Each member brought with them a specialty; Berges was the literature and Biblical expert, while Rishel was the authority on art and music. Levy and Zurer covered a broad spectrum of knowledge from history to physics.

Zurer recalls that the first round of competition was close to New Years. “We made sure to study information related to the New Year,” recalls Jim, who said that the work paid off when Marcia was able to correctly answer a question related to the translation of the term ‘New Year’ in another language.

Zurer also notes that January 1961 was historical for marking the inauguration of President John F. Kennedy. “I had to really review his inaugural speech,” explains Zurer. Sure enough, Zurer was questioned about the address.

Their perseverance paid off when the HWS College Bowl Team retired undefeated, after a fifth and final win against Baylor University, 245 to 140. The College Bowl victors returned to a campus amid much fanfare. “It’s hard to understand how excited everyone was,” says Zurer, who says that following the victory, they were asked to speak at club meetings and numerous events. “We came back from New York City late, and there was a huge crowd there to greet us.”

Not only were the Colleges full of well-deserved pride, but the town of Geneva was eager to celebrate the bright youth it had helped to nurture. February 2 was named Hobart and William Smith Day and a parade was thrown in their honor. Each of the contestants was also bestowed a key to the city during a celebratory banquet at Belhurst Castle.

“There was also a lot of interest when I went back home; people were really curious about my school. Before the College Bowl, I would jokingly tell people I went to Hobart Where’s That College,” says Levy. “After the Bowl, there was more awareness about the Colleges – it really elevated the school in people’s opinions.”

In fact, the group notes that after the competition, enrollment at the Colleges went up, and donations from proud alums began to pour in. Then Colleges President Louis Hirshson even received a rather surprising anonymous donation on his doorstep – a soapbox filled with nearly $1,300 in cash for the purpose of funding scholarships.

For the teammates, who have kept in touch since the Bowl, their success was rooted in a love of knowledge that was nurtured at Hobart and William Smith.  “I’ve always been interested in learning as much as I can,” says Zurer. “I read the encyclopedia as a kid!”

Levy and Atwell echoed Zurer’s sentiments, citing their constant search to know more as their impetus for competing. “We were representing the Colleges and what our professors were teaching,” says Berges. “But at the time we didn’t think about that – we were just having a good time!”

The work of these individuals was acknowledged by current students as well.
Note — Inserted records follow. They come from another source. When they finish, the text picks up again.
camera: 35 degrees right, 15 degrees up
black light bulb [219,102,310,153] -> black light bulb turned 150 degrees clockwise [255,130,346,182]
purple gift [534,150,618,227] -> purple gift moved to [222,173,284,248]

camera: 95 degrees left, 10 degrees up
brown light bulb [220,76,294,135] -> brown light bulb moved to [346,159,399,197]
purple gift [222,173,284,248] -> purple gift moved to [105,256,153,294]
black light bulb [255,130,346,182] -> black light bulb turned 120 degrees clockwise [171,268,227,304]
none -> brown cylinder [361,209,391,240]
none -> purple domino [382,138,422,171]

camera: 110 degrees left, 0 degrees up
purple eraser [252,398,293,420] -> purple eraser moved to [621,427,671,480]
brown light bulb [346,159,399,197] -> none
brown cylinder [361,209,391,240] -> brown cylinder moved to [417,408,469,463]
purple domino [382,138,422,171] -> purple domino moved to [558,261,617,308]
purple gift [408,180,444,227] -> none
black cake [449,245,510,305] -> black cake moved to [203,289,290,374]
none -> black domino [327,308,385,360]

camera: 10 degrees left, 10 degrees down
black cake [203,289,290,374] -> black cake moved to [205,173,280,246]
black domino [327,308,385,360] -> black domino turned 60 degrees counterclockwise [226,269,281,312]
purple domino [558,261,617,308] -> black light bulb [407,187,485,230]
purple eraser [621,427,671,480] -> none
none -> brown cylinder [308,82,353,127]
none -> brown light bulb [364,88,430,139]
During the Friday evening College Bowl dinner, Wendi Bacon ’12 and Jarrid Blades ’13 expressed their gratitude for the paths that the competitors paved for the growth of HWS and the thirst for knowledge they inspired in their classmates and future generations of students.

“Thank you for inspiring these Colleges with your dedication, intelligence and legacy,” remarked Bacon, who has received numerous academic accolades including the esteemed Blackwell Medical Scholarship and the Salisbury Summer Internship. “You’ve made Hobart and William Smith the perfect place for students like me to shine.”
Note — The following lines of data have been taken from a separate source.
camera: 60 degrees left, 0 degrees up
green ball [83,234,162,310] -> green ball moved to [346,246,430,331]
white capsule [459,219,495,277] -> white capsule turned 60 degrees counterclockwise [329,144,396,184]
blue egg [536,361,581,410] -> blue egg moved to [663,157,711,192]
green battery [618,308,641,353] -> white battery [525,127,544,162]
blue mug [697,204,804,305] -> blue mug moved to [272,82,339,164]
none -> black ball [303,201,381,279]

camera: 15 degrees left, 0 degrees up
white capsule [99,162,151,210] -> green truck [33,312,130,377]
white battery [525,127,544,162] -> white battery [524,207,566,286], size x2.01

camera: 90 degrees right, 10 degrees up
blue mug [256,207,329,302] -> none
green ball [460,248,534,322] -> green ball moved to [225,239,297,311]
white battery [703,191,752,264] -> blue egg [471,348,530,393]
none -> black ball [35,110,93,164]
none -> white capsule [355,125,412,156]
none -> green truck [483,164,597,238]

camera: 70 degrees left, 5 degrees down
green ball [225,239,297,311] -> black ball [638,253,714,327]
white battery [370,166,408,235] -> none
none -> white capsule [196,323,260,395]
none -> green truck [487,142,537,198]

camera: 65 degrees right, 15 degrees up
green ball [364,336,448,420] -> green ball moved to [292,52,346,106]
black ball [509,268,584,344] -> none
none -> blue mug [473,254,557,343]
Blades acknowledged the importance of the tone that the College Bowl winners helped to set on campus, changing the educational environment for the better. “From one generation to another, thank you for making Hobart and William Smith the kind of place where I can thrive,” said Blades.

In photo above College Bowl winners gather with students Jarrid Blades ’12 and Wendi Bacon ’12 following dinner.